Een van de instrumenten om het beleid uit de Omgevingsvisie te laten doorwerken, is de Omgevingsverordening Overijssel. De Omgevingsverordening is het provinciaal juridisch instrument dat wordt ingezet voor de onderwerpen waarvoor de provincie hecht aan de juridische borging van de doorwerking van het Omgevingsvisiebeleid.

Voor de uitbreiding van het bedrijventerrein 't Febriek Zuid zijn de volgende regels in de verordening van belang:

  • SER-ladder, bovenlokale afstemming en onderbouwing behoefte, gebiedskenmerken;
  • ruimte voor groei lokaal gewortelde bedrijven;
  • ontwikkeling met mobiliteit nabij hoofdinfrastructuur.

In paragraaf 2.4.3.1 is bij de toetsing aan de SER-ladder uitvoerig aandacht besteed aan vorengenoemde regels.

In de Omgevingsverordening wordt in afdeling 2.3 aandacht besteed aan werklocaties.
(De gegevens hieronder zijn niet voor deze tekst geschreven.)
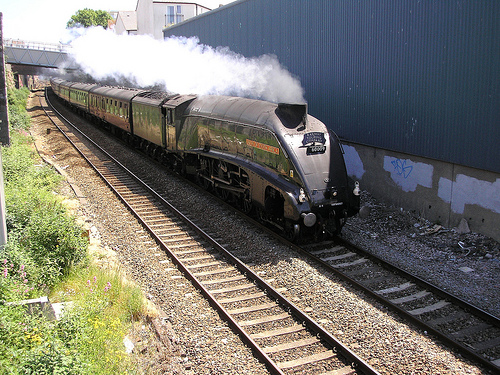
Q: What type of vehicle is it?
A: Train.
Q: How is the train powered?
A: Steam.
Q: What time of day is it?
A: Day time.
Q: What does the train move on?
A: Tracks.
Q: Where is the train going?
A: Route and destination.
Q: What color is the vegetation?
A: Green.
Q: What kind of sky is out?
A: Clear.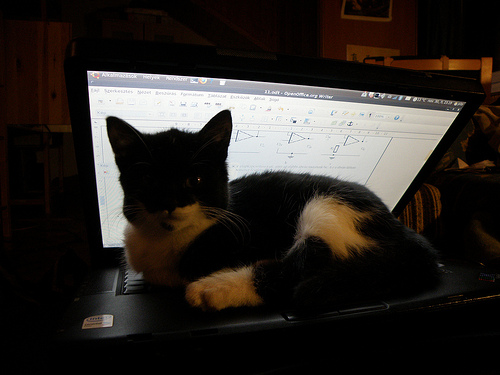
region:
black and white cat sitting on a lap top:
[104, 114, 443, 314]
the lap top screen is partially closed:
[67, 57, 489, 259]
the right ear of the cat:
[100, 113, 140, 170]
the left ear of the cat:
[200, 102, 235, 159]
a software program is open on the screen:
[100, 120, 400, 224]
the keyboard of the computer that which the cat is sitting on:
[74, 243, 496, 345]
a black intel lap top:
[57, 65, 486, 340]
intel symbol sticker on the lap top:
[77, 309, 119, 335]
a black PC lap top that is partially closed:
[47, 27, 489, 346]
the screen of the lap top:
[82, 64, 468, 256]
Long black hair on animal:
[250, 264, 277, 293]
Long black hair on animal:
[271, 249, 292, 276]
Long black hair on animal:
[291, 255, 340, 300]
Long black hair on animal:
[332, 263, 384, 305]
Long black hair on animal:
[382, 236, 430, 280]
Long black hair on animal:
[351, 183, 397, 263]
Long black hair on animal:
[329, 170, 369, 203]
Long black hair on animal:
[292, 156, 323, 201]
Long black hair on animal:
[257, 168, 315, 213]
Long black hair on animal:
[222, 225, 295, 259]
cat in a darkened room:
[36, 17, 488, 362]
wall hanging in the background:
[325, 0, 406, 30]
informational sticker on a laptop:
[80, 306, 117, 331]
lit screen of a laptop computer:
[246, 82, 392, 164]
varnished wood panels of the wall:
[2, 21, 62, 116]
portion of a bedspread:
[406, 187, 436, 224]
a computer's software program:
[240, 91, 415, 171]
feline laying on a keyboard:
[44, 109, 471, 348]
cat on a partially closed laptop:
[45, 15, 481, 360]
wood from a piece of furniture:
[385, 52, 495, 82]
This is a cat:
[82, 98, 452, 324]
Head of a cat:
[96, 101, 242, 256]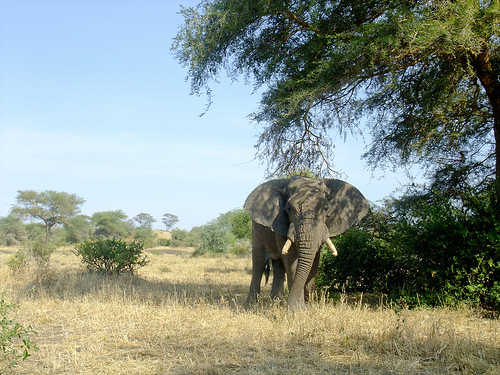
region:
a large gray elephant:
[231, 167, 363, 302]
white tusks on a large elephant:
[272, 233, 363, 272]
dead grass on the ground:
[56, 300, 497, 370]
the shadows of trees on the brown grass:
[194, 328, 498, 360]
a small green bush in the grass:
[78, 236, 142, 276]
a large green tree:
[166, 1, 490, 146]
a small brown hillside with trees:
[106, 220, 208, 249]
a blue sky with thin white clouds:
[30, 103, 212, 183]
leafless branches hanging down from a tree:
[270, 126, 338, 173]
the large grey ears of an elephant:
[248, 186, 370, 231]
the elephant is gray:
[218, 139, 388, 344]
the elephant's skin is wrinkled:
[216, 151, 361, 331]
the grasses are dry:
[78, 268, 285, 365]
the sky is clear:
[5, 30, 283, 192]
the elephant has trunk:
[242, 171, 362, 331]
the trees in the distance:
[5, 126, 235, 261]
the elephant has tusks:
[225, 111, 417, 346]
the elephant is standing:
[237, 143, 332, 321]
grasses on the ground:
[47, 227, 266, 367]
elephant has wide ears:
[211, 169, 451, 313]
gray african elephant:
[231, 166, 353, 306]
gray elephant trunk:
[279, 216, 332, 311]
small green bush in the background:
[61, 216, 181, 289]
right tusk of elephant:
[273, 218, 302, 271]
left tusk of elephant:
[326, 227, 343, 265]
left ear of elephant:
[232, 161, 291, 238]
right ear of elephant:
[317, 161, 381, 237]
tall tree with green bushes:
[179, 18, 497, 150]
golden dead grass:
[35, 262, 402, 360]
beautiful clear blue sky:
[10, 22, 228, 174]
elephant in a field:
[236, 163, 381, 320]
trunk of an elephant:
[292, 233, 325, 325]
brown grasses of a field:
[60, 299, 218, 367]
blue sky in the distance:
[7, 14, 152, 94]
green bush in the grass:
[75, 235, 152, 278]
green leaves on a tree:
[167, 0, 497, 140]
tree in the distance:
[5, 181, 91, 241]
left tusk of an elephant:
[320, 237, 346, 256]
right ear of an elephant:
[240, 178, 285, 234]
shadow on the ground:
[88, 270, 244, 311]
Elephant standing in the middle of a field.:
[228, 157, 368, 301]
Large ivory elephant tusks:
[268, 226, 352, 266]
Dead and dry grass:
[90, 285, 258, 371]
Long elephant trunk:
[287, 225, 314, 332]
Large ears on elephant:
[242, 162, 377, 239]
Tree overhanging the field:
[174, 10, 479, 157]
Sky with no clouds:
[20, 13, 108, 123]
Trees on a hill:
[127, 200, 196, 241]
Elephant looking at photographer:
[238, 159, 398, 266]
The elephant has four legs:
[233, 255, 330, 337]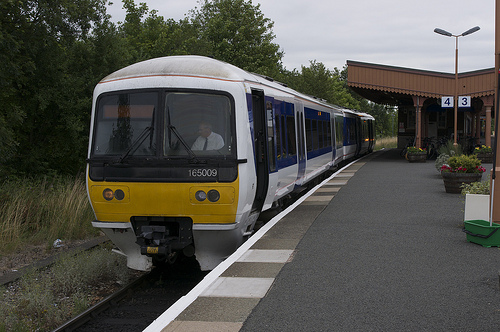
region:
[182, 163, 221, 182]
165009 is the number of the train.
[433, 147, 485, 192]
Planter on the platform that is growing red flowers.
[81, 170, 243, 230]
Portion on the front of the train painted yellow.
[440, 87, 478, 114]
Pole that has two numbers attached.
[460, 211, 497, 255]
Green bucket with a black handle.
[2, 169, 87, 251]
Tall grasses growing alongside the tracks.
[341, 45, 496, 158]
Covered portion of the train station.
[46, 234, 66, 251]
Piece of litter on the ground next to the tracks.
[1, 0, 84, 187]
deciduous tree next to grass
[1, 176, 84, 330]
railroad tracks with grass and weeds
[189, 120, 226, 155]
train engineer in the cab of the engine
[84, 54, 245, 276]
front of a passenger train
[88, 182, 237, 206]
headlights of a passenger train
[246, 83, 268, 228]
open door of a train engine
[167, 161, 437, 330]
empty platform at a train station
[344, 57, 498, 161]
train station with passenger cars at the platform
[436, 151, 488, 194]
ornamental planter with pink flowers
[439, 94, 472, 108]
track number signs at a station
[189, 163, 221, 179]
number of the train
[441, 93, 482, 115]
numbers of the train station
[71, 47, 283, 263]
front of the train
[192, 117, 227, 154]
driver of the train with a white shirt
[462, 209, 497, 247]
green recycling bin on the road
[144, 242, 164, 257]
yellow light on the train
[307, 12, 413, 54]
cloudy sky in the distance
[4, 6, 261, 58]
trees in the distance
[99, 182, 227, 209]
headlights on the front of the train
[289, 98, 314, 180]
doors to enter the train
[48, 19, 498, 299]
this is a train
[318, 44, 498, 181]
a train platform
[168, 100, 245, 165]
driver of the train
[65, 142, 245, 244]
yellow trim on the train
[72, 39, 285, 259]
the train is white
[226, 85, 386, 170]
windows on the train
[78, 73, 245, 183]
front windows on the train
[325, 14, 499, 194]
this is a train station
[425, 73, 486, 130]
number signs on the building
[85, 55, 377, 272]
a train at the station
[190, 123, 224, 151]
driver of the train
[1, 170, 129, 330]
weeds by the tracks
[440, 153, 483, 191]
flowers in a flower pot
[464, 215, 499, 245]
the bucket is green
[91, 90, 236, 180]
front window of train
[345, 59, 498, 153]
the building is brown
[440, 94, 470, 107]
numbered signs on pole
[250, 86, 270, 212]
door of the train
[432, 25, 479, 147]
light pole at train station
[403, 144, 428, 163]
black pot of plants and yellow flowers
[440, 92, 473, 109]
white number signs on brown light pole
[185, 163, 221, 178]
white identification numbers on the white train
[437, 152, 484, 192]
large wood basin of plants and flowers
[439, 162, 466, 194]
red flowers in a large pot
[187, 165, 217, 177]
white numbers on a train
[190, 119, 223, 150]
person inside the train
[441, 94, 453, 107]
white sign that says 4 in black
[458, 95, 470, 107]
white sign that says 3 in black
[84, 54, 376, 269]
white train with blue doors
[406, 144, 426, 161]
flower pot with red and yellow flowers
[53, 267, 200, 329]
set of train tracks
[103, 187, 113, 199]
round orange light on the train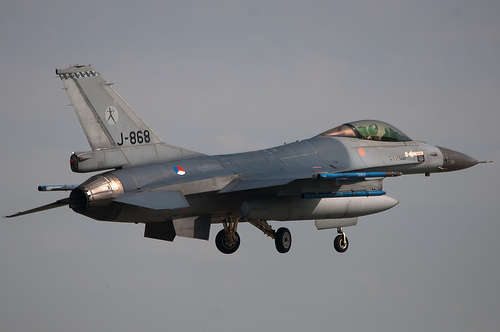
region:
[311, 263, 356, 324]
the sky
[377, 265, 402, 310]
the sky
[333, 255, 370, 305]
the sky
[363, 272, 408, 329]
the sky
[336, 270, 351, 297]
the sky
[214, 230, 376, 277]
the plane has wheels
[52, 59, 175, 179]
the plane has a verticle stabilizer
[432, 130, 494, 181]
the plane has a nose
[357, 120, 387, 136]
the pilot is in the plane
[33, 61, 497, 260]
the plane is flying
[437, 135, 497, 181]
the nose of the plane is black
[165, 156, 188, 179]
the plane has a logo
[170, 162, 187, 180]
the logo is red white and blue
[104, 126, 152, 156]
the letter and numbers are painted in black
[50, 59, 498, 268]
the plane is gray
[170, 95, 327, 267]
a jet in the sky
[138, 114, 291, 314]
a jet in the sky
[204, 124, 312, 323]
a jet in the sky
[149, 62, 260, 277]
a jet in the sky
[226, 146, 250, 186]
a jet plane in the sky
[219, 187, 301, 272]
a jet plane in the sky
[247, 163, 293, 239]
a jet plane in the sky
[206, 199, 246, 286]
a jet plane in the sky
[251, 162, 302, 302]
a jet plane in the sky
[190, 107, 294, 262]
a jet plane in the sky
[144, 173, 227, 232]
a jet plane in the sky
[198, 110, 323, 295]
a jet plane in the sky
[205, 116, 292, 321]
a jet plane in the sky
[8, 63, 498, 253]
the plane in mid air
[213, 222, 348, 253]
the wheels under the plane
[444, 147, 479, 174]
the nose on the plane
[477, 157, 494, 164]
the point on the nose of the plane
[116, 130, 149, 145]
the letter and numbers on the plane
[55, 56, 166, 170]
the tail of the plane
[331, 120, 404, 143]
the cockpit of the plane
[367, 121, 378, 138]
the person in the plane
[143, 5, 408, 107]
the gray sky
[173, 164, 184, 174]
the red, blue and white circle on the plane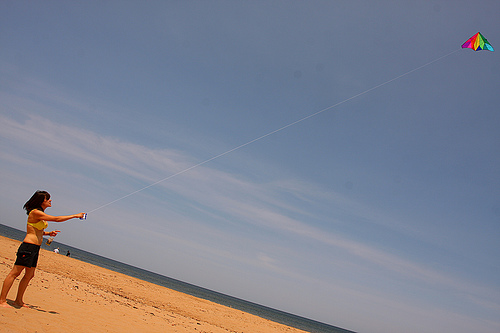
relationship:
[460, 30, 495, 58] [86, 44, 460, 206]
kite has string attached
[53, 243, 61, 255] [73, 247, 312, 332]
man on shoreline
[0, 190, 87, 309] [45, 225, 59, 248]
lady holding bottle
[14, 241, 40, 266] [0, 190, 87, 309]
shorts on woman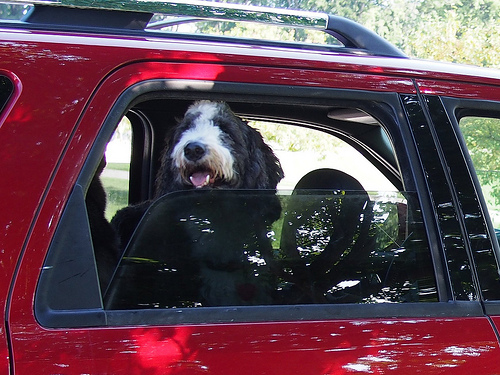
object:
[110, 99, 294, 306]
dog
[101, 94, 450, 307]
window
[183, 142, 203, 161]
nose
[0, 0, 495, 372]
car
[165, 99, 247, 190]
head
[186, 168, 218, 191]
mouth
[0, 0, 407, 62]
rack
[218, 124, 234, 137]
eyes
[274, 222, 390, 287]
reflection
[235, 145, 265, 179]
fur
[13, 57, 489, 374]
door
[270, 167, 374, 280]
headrest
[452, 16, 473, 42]
leaves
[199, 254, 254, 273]
collar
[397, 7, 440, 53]
vegetation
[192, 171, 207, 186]
tongue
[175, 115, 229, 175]
face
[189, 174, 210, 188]
teeth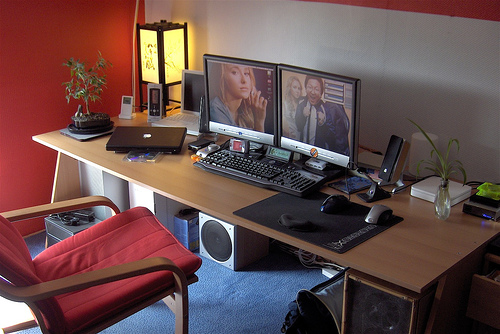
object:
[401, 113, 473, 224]
plant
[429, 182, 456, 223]
vase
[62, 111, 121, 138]
vase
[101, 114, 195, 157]
laptop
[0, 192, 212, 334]
chair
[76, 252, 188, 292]
frame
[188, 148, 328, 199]
keyboard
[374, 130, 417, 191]
subwoofer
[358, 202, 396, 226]
mice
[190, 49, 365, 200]
computers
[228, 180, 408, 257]
mouse pad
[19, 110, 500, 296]
desk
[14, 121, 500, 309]
work station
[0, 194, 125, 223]
wooden handles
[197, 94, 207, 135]
speaker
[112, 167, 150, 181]
wood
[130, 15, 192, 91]
lamp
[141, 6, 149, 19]
corner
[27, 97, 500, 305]
table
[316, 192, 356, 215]
computer mice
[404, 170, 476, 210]
router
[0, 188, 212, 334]
seat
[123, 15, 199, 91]
light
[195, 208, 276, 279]
speaker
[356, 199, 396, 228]
mouse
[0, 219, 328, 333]
floor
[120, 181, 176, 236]
device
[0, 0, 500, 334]
room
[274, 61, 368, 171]
screens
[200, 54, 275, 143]
monitor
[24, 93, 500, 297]
counter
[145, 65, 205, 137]
computer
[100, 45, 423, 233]
items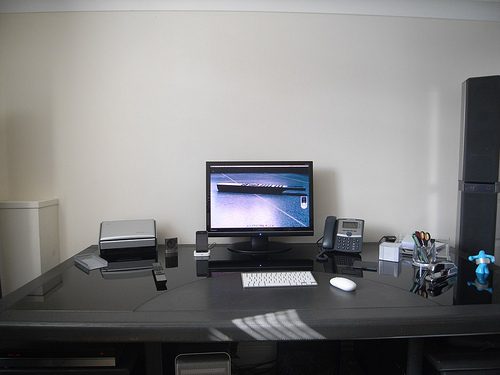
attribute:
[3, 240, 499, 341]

In dit verband is met name artikel 2.3.2. van belang.

2.3.2. Realisatie nieuw bedrijventerrein

Lid 1
Bestemmingsplannen voorzien uitsluitend in de mogelijkheid tot het realiseren van nieuw bedrijventerrein als de behoefte daaraan is aangetoond door middel van actueel onderzoek bedrijventerreinen.

Lid 2
In bestemmingsplannen wordt in maximaal 80% van de behoefte aan nieuwe bedrijventerreinen, zoals vastgesteld in het kader van actueel onderzoek bedrijventerreinen, voorzien.

Lid 3
In bestemmingsplannen van gemeenten waarvoor afspraken bedrijventerreinen van toepassing zijn, mag - in afwijking van lid 2 - in een hoger percentage dan 80% worden voorzien, met een maximum van 100% van de behoefte zoals vastgesteld in het kader van de afspraken bedrijventerreinen.

Lid 4
De behoefte aan nieuw bedrijventerrein zoals bedoeld in lid 1 wordt geacht te zijn aangetoond als realisatie daarvan past binnen de geldende afspraken bedrijventerrein zoals die zijn gemaakt tussen gemeente en provincie op basis van regionale afstemming.

Lid 5
Wanneer de realisatie van nieuw bedrijventerrein niet past binnen geldende afspraken bedrijventerreinen of wanneer er voor de gemeente geen afspraken bedrijventerreinen gelden, dan moet de behoefte aan nieuwe bedrijventerreinen aangetoond worden door middel van actueel onderzoek bedrijventerreinen waarop de instemming is verkregen van zowel de gemeenten in de regio als Gedeputeerde Staten.

Lid 6
In afwijking van het bepaalde in lid 5 geldt de eis dat gemeenten in de regio moeten hebben ingestemd niet voor buurgemeenten die gelegen zijn buiten de provincie Overijssel. In dat geval moet zijn aangetoond dat afstemmingsoverleg heeft plaatsgevonden.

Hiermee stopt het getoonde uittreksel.